The EU targets focus on hydrogen as a power source for industrial activity, as well as heavy-duty and long-distance transport, rather than consumer use.
The Hydrogen Council, a global industry-led initiative, describes Europe as “the centre of hydrogen development, accounting for more than 50% of announced projects and estimated investments of US$130bn” in the first half of 2021.
“However, all other regions grew faster proportionally with over 75% increase,” it says in an insights paper published in July. “Furthermore, trade flows between supply and demand centres are starting to arise.”
China “is emerging as a hydrogen powerhouse”, with more than US$20bn of public funding pledged to hydrogen projects. Around half are linked to transport applications.
Until there is greater certainty over the mechanics of Europe’s hydrogen industry, the prospect of backing hydrogen-related projects remains difficult ground for financial institutions.

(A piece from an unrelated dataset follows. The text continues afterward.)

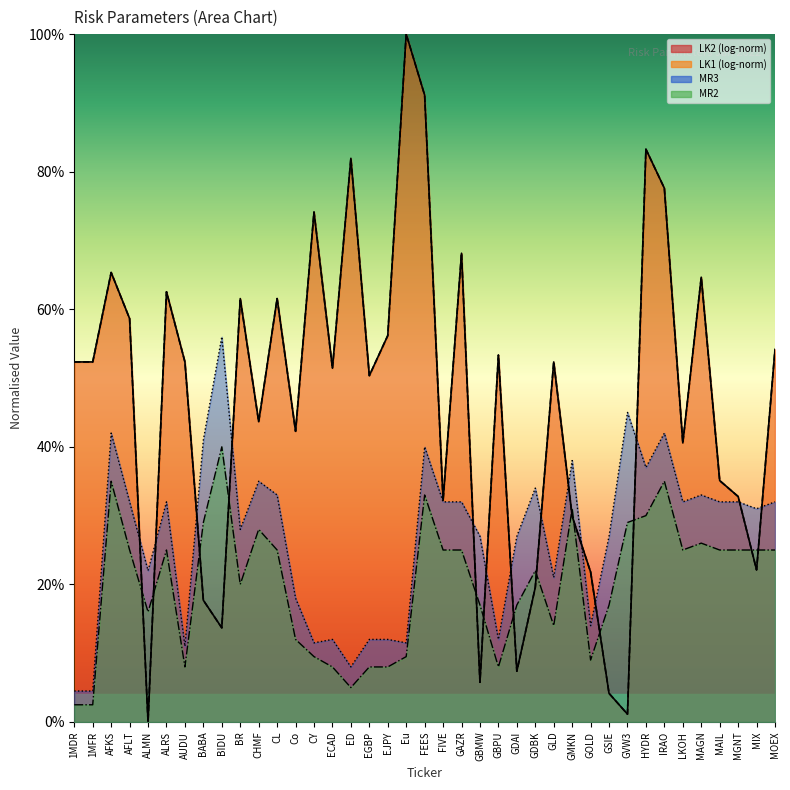

Which label corresponds to the largest value in the chart?

Eu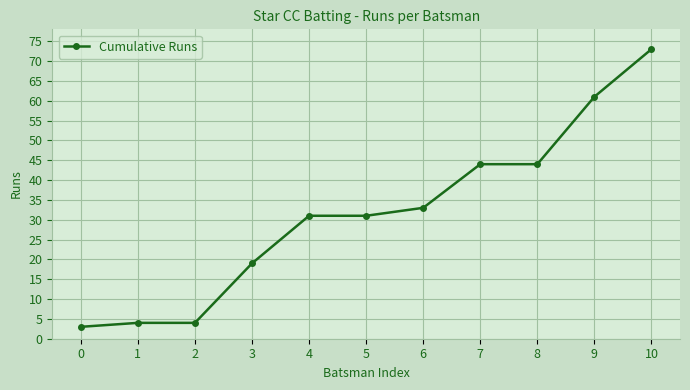

How many data points does each series have?

11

Astrid Behaghel, hydrogen coordinator at BNP Paribas, said at an industry event in May that off-take contracts will typically last three to five years, whereas project finance deals would involve loan tenors of a decade or more, challenging the “bankability” of such initiatives.
Government or export credit agency guarantees on loans could be an option in incentivising greater lending.
The European Investment Bank said this month that “public intervention is likely to be required to bridge economic gaps and make hydrogen projects possible” in a market intelligence report published by S&P Global.
Lisa McDermott, executive director for project finance at ABN Amro, says in the report that the risks involved mean there is “still some way to go before banks will be giving out large amounts of non-recourse financing” for green hydrogen projects.